With ratings for 13 networks boasting live coverage of the debate now in, the event has surpassed 84 million viewers. That doesn’t even yet include the likely record-breaking showing among streamers. Regardless, it would put it ahead of the 1980 debate between Jimmy Carter and Ronald Reagan. That set the bar at 80 million viewers.
Adjusted broadcast numbers have the 90-minute showdown easily topping all recent debate coverage. With Nielsen’s Fast National ratings, the Big Four broadcast networks’ coverage pulled a total 49.1 million viewers ahead of time zone adjustments.
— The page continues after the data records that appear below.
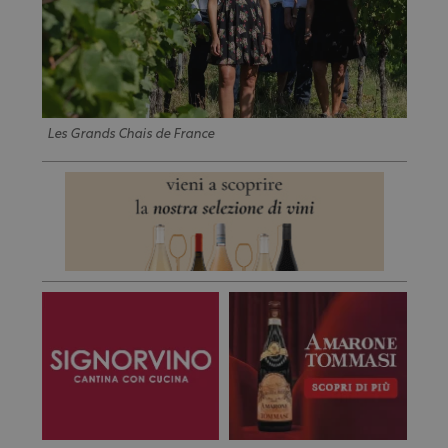
Les Grands Chais de France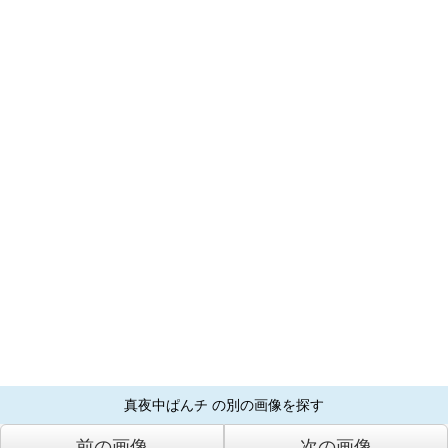
真夜中ぱんチ の別の画像を探す
前の画像
次の画像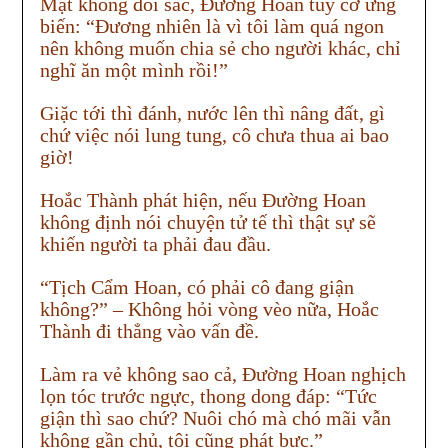
Mặt không đổi sắc, Đường Hoan tuỳ cơ ứng
biến: “Đương nhiên là vì tôi làm quá ngon
nên không muốn chia sẻ cho người khác, chỉ
nghĩ ăn một mình rồi!”
Giặc tới thì đánh, nước lên thì nâng đất, gì
chứ việc nói lung tung, cô chưa thua ai bao
giờ!
Hoắc Thành phát hiện, nếu Đường Hoan
không định nói chuyện tử tế thì thật sự sẽ
khiến người ta phải đau đầu.
“Tịch Cẩm Hoan, có phải cô đang giận
không?” – Không hỏi vòng vèo nữa, Hoắc
Thành đi thẳng vào vấn đề.
Làm ra vẻ không sao cả, Đường Hoan nghịch
lọn tóc trước ngực, thong dong đáp: “Tức
giận thì sao chứ? Nuôi chó mà chó mãi vẫn
không gần chủ, tôi cũng phát bực.”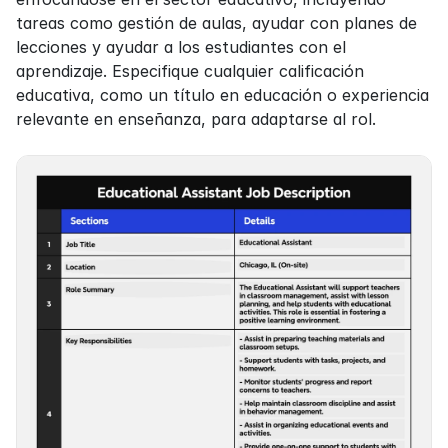
tareas como gestión de aulas, ayudar con planes de 
lecciones y ayudar a los estudiantes con el 
aprendizaje. Especifique cualquier calificación 
educativa, como un título en educación o experiencia 
relevante en enseñanza, para adaptarse al rol.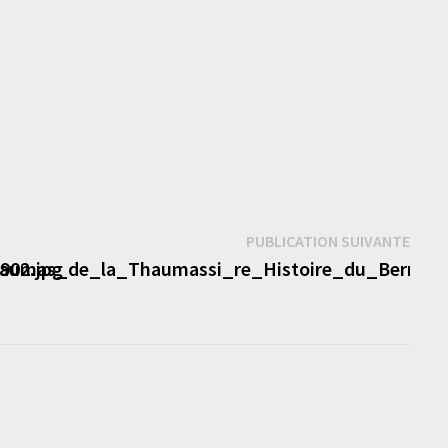
Publi
PUBLICATION SUIVANTE
suiva
902.jpg
aumas_de_la_Thaumassi_re_Histoire_du_Berry_168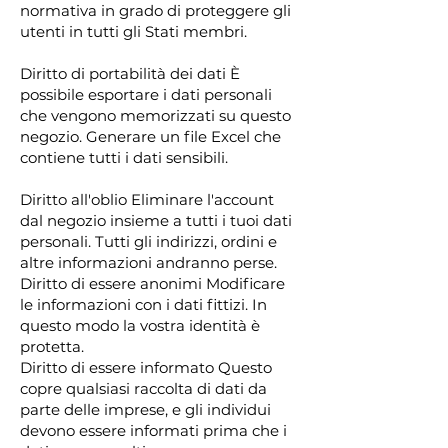
normativa in grado di proteggere gli
utenti in tutti gli Stati membri.
Diritto di portabilità dei dati È
possibile esportare i dati personali
che vengono memorizzati su questo
negozio. Generare un file Excel che
contiene tutti i dati sensibili.
Diritto all'oblio Eliminare l'account
dal negozio insieme a tutti i tuoi dati
personali. Tutti gli indirizzi, ordini e
altre informazioni andranno perse.
Diritto di essere anonimi Modificare
le informazioni con i dati fittizi. In
questo modo la vostra identità è
protetta.
Diritto di essere informato Questo
copre qualsiasi raccolta di dati da
parte delle imprese, e gli individui
devono essere informati prima che i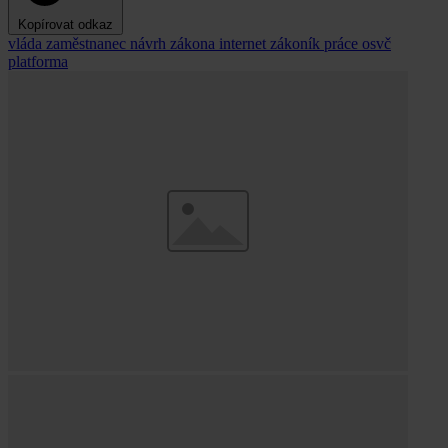
Kopírovat odkaz
vláda
zaměstnanec
návrh zákona
internet
zákoník práce
osvč
platforma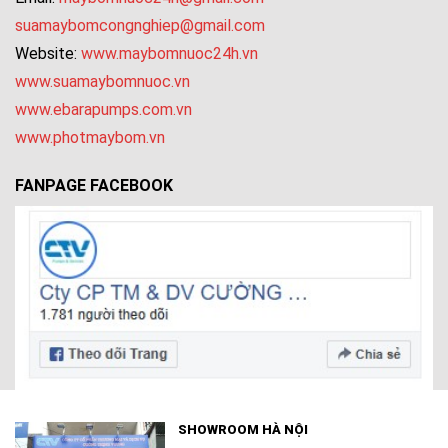
suamaybomcongnghiep@gmail.com
Website:
www.maybomnuoc24h.vn
www.suamaybomnuoc.vn
www.ebarapumps.com.vn
www.photmaybom.vn
FANPAGE FACEBOOK
SHOWROOM HÀ NỘI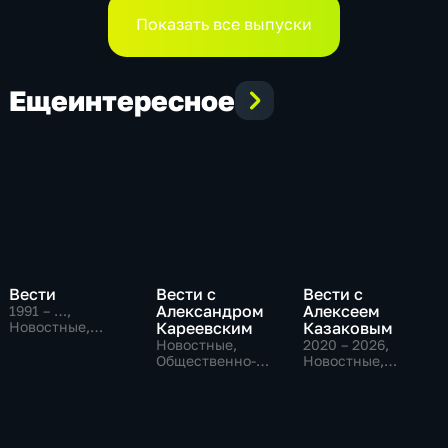
Совбеза
Показать все выпуски
Еще
интересное
Вести
Вести с
Вести с
Александром
Алексеем
1991 – …
,
Новостные,
Кареевским
Казаковым
Общественно-
Новостные,
2020 – 2026
,
политические,
Общественно-
Новостные,
социально-
политические
Общественно-
экономические
политические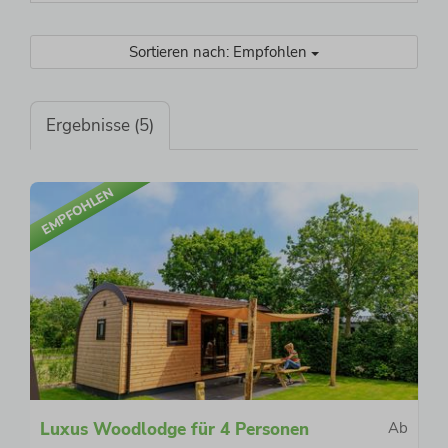
Sortieren nach: Empfohlen
Ergebnisse (5)
EMPFOHLEN
Luxus Woodlodge für 4 Personen
Ab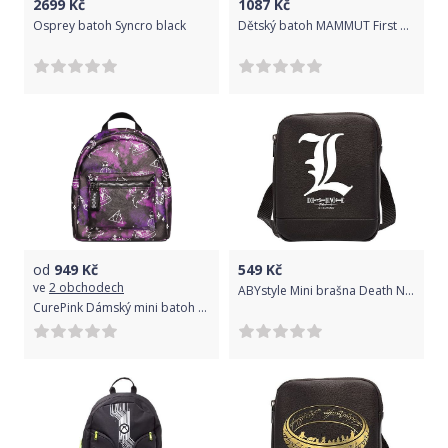
2699
Kč
1087
Kč
Osprey batoh Syncro black
Dětský batoh MAMMUT First Zip 8 - červeno-černý
od
949
Kč
549
Kč
ve
2 obchodech
ABYstyle Mini brašna Death Note, barva černá
CurePink Dámský mini batoh Harry Potter: Wizard Unite (objem 10 litrů|24 x 33 x 12 cm)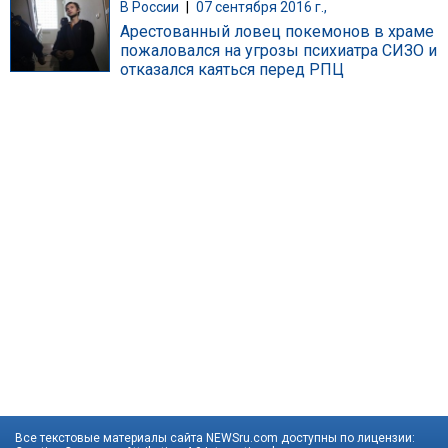
В России
|
07 сентября 2016 г.,
Арестованный ловец покемонов в храме
пожаловался на угрозы психиатра СИЗО и
отказался каяться перед РПЦ
Все текстовые материалы сайта NEWSru.com доступны по лицензии: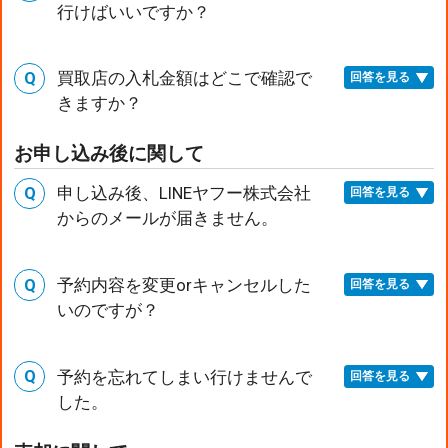
行けばいいですか？
買取店の入札金額はどこで確認で
回答を見る
きますか？
お申し込み後に関して
申し込み後、LINEヤフー株式会社
回答を見る
からのメールが届きません。
予約内容を変更orキャンセルした
回答を見る
いのですが？
予約を忘れてしまい行けませんで
回答を見る
した。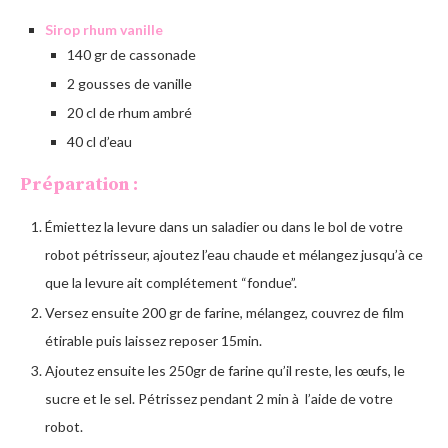
Sirop rhum vanille
140 gr de cassonade
2 gousses de vanille
20 cl de rhum ambré
40 cl d’eau
Préparation :
Émiettez la levure dans un saladier ou dans le bol de votre
robot pétrisseur, ajoutez l’eau chaude et mélangez jusqu’à ce
que la levure ait complétement “fondue”.
Versez ensuite 200 gr de farine, mélangez, couvrez de film
étirable puis laissez reposer 15min.
Ajoutez ensuite les 250gr de farine qu’il reste, les œufs, le
sucre et le sel. Pétrissez pendant 2 min à l’aide de votre
robot.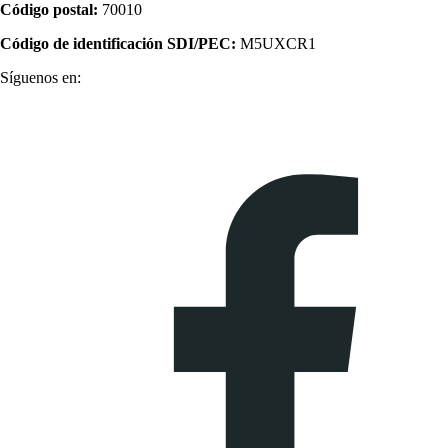
Código postal:
70010
Código de identificación SDI/PEC:
M5UXCR1
Síguenos en: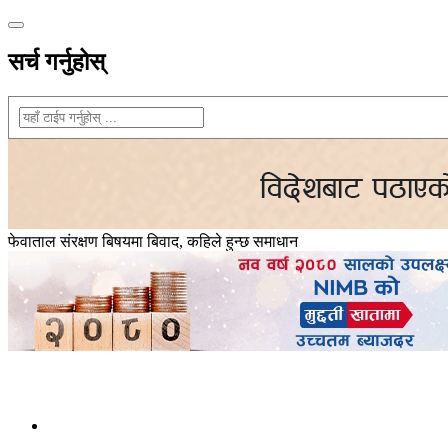
सर्च गर्नुहोस्
फेवाताल संरक्षण बिषयमा बिवाद, कहिले हुन्छ समाधान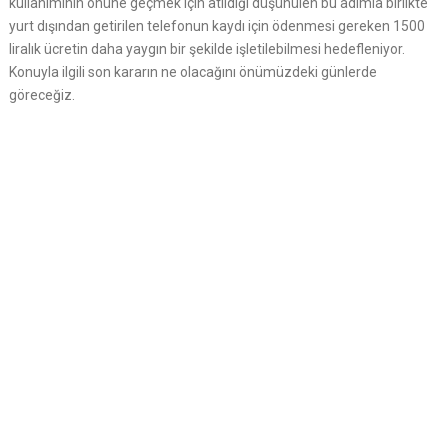
kullanımının önüne geçmek için atıldığı düşünülen bu adımla birlikte
yurt dışından getirilen telefonun kaydı için ödenmesi gereken 1500
liralık ücretin daha yaygın bir şekilde işletilebilmesi hedefleniyor.
Konuyla ilgili son kararın ne olacağını önümüzdeki günlerde
göreceğiz.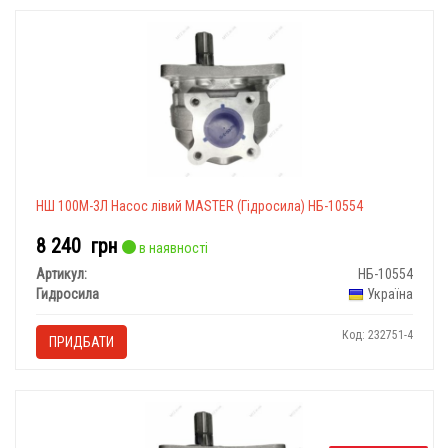
НШ 100М-3Л Насос лівий MASTER (Гідросила) НБ-10554
8 240
грн
в наявності
Артикул:
НБ-10554
Гидросила
Україна
Код: 232751-4
ПРИДБАТИ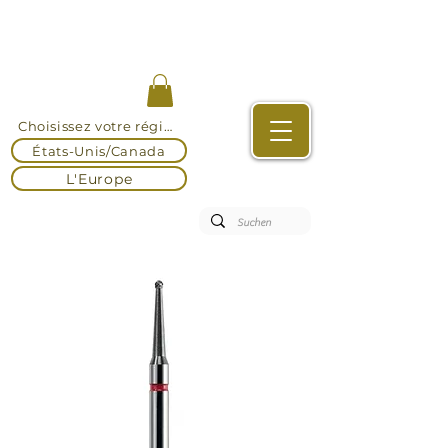
Choisissez votre région
États-Unis/Canada
L'Europe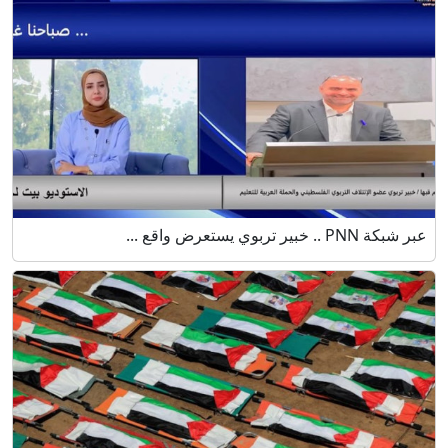
عبر شبكة PNN .. خبير تربوي يستعرض واقع ...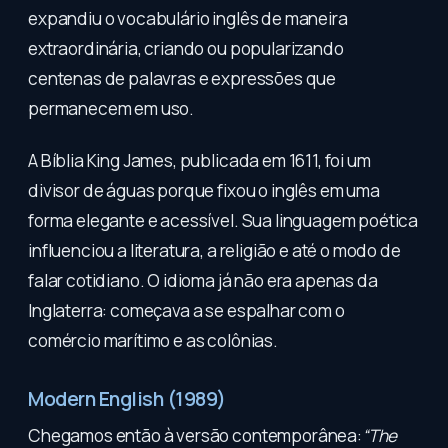
expandiu o vocabulário inglês de maneira
extraordinária, criando ou popularizando
centenas de palavras e expressões que
permanecem em uso.
A Bíblia King James, publicada em 1611, foi um
divisor de águas porque fixou o inglês em uma
forma elegante e acessível. Sua linguagem poética
influenciou a literatura, a religião e até o modo de
falar cotidiano. O idioma já não era apenas da
Inglaterra: começava a se espalhar com o
comércio marítimo e as colônias.
Modern English (1989)
Chegamos então à versão contemporânea:
“The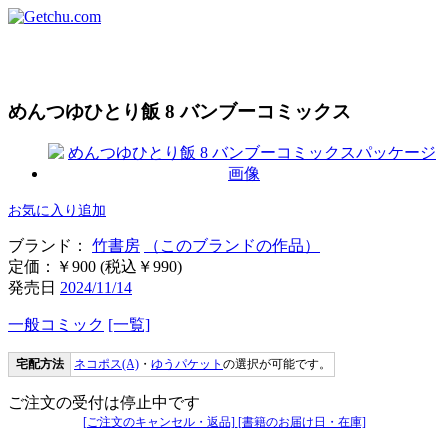
めんつゆひとり飯 8 バンブーコミックス
お気に入り追加
ブランド：
竹書房
（このブランドの作品）
定価：￥900 (税込￥990)
発売日
2024/11/14
一般コミック
[一覧]
宅配方法
ネコポス(A)
・
ゆうパケット
の選択が可能です。
ご注文の受付は停止中です
[ご注文のキャンセル・返品]
[書籍のお届け日・在庫]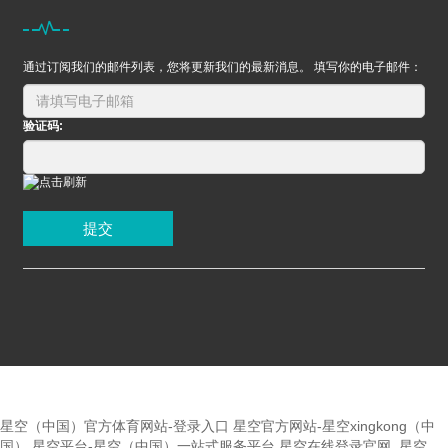
通过订阅我们的邮件列表，您将更新我们的最新消息。 填写你的电子邮件：
验证码:
提交
星空（中国）官方体育网站-登录入口
星空官方网站-星空xingkong（中
国）
星空平台-星空（中国）一站式服务平台
星空在线登录官网_星空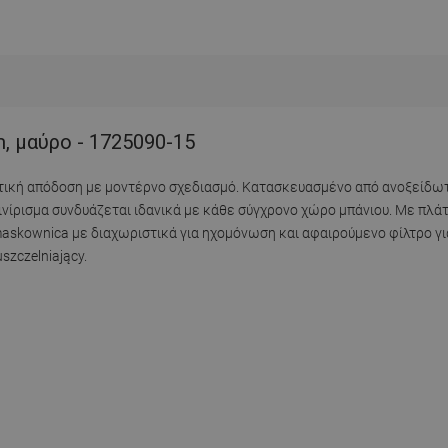
, μαύρο - 1725090-15
ετική απόδοση με μοντέρνο σχεδιασμό. Κατασκευασμένο από ανοξείδωτ
ινίρισμα συνδυάζεται ιδανικά με κάθε σύγχρονο χώρο μπάνιου. Με πλάτ
maskownica με διαχωριστικά για ηχομόνωση και αφαιρούμενο φίλτρο γι
zczelniający.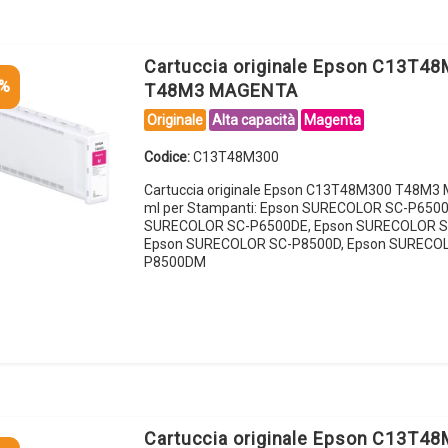
Cartuccia originale Epson C13T4
5%
T48M3 MAGENTA
Originale
Alta capacità
Magenta
Codice:
C13T48M300
Cartuccia originale Epson C13T48M300 T48M
ml per Stampanti: Epson SURECOLOR SC-P6500
SURECOLOR SC-P6500DE, Epson SURECOLOR S
Epson SURECOLOR SC-P8500D, Epson SURECO
P8500DM
Cartuccia originale Epson C13T4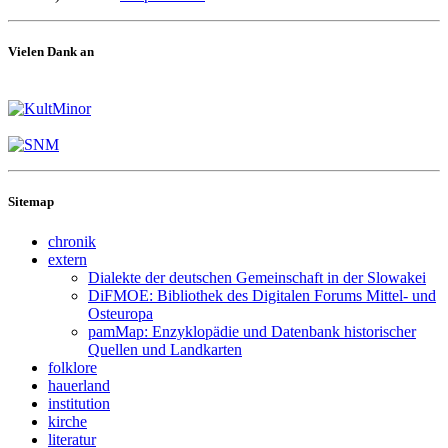
Vielen Dank an
Sitemap
chronik
extern
Dialekte der deutschen Gemeinschaft in der Slowakei
DiFMOE: Bibliothek des Digitalen Forums Mittel- und
Osteuropa
pamMap: Enzyklopädie und Datenbank historischer
Quellen und Landkarten
folklore
hauerland
institution
kirche
literatur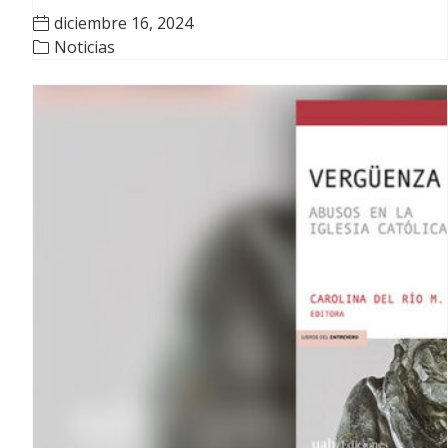
diciembre 16, 2024
Noticias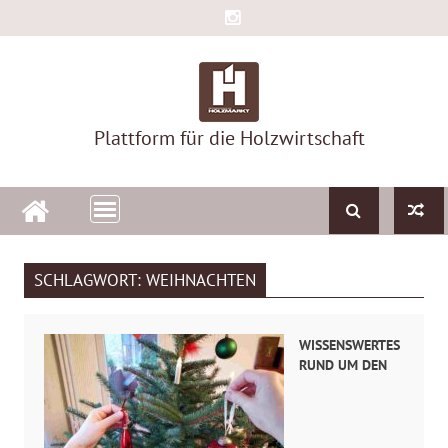
Skip
to
content
Plattform für die Holzwirtschaft
SCHLAGWORT:
WEIHNACHTEN
WISSENSWERTES
RUND UM DEN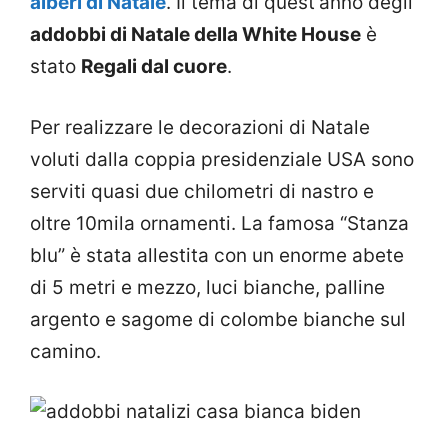
alberi di Natale
. Il tema di quest’anno degli
addobbi di Natale della White House
è
stato
Regali dal cuore
.
Per realizzare le decorazioni di Natale
voluti dalla coppia presidenziale USA sono
serviti quasi due chilometri di nastro e
oltre 10mila ornamenti. La famosa “Stanza
blu” è stata allestita con un enorme abete
di 5 metri e mezzo, luci bianche, palline
argento e sagome di colombe bianche sul
camino.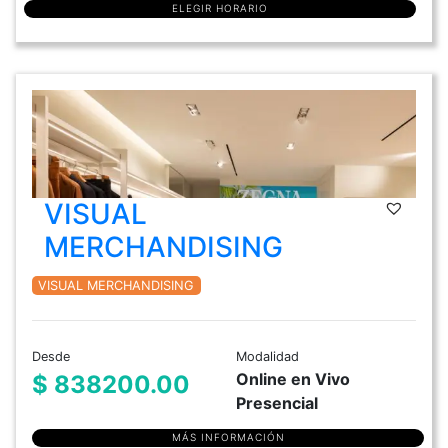
ELEGIR HORARIO
VISUAL
MERCHANDISING
VISUAL MERCHANDISING
Desde
Modalidad
Online en Vivo
$ 838200.00
Presencial
MÁS INFORMACIÓN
That’s almost 25 percent increase from the same numbers in 2012. Among the individual networks, NBC currently leads with 18.2 million of those viewers, followed by ABC (13.5 million), CBS (12.1 million) and Fox (5.5 million). PBS drew 3 million viewers. Univision (2.5 million) and Telemundo (1.8 million) add another 4.3 million viewers.
On the big three cable networks alone, Fox News Channel, CNN and MSNBC, the debate added another 26.2 million viewers. All marked increases from 2012. FNC led the trio with 11.4 million viewers, while CNN closely following with 9.9 million and MSNBC rounded out at 4.9 million. (Fox Business Network added 673,000 viewers, while CNBC pulled 520,00.)
The first presidential debate of 2012, between President Barack Obama and Mitt Romney, grossed 67.2 million viewers across a multitude of networks.
Overnight ratings among Nielsen’s metered markets have the Big Four networks pulling a total 31.2 rating among households. (The 2016 Super Bowl, which is the only real comparison for the year, pulled an early 49 rating for CBS and ultimately brought in more than 100 million viewers.) As overnight ratings go, that’s also more than double last week’s Sunday Night Football score. It nabbed a 13.7 rating, which ultimately translated to 22.8 million viewers. Ahead of tallies from the main trio of cable news networks and the multitude of broadcasters carrying the commercial-free stream, this puts the debate on track to smash that 2012 total and very likely approach an all-time high.
Prognosticators, politicos and pundits spent much of the last week guessing how many would watch the Clinton-Trump debate. But the event stood to break a record even if it fell short of the Super Bowl size numbers that had been floated around. Digital audiences will likely account for a significant sum of viewers once all is said and done. A plethora of outlets streamed the event for free — PBS, YouTube, Twitter and Facebook among them.
In non-debate ratings, the increased focus on Monday night was good news for entertainment programming at 8 p.m. Though steady episodes of The Voice and The Big Bang Theory topped the hour with a respective 3.3 and 3.5 rating among adults 18-49, both steady with last week’s premieres, it was Dancing With the Stars that got a boost. The ABC show was improved 20 percent to a 1.8 rating among adults 18-49. Both Gotham (1.2 adults) on Fox and Kevin Can Wait (2.7 adults) on CBS were also steady with last week.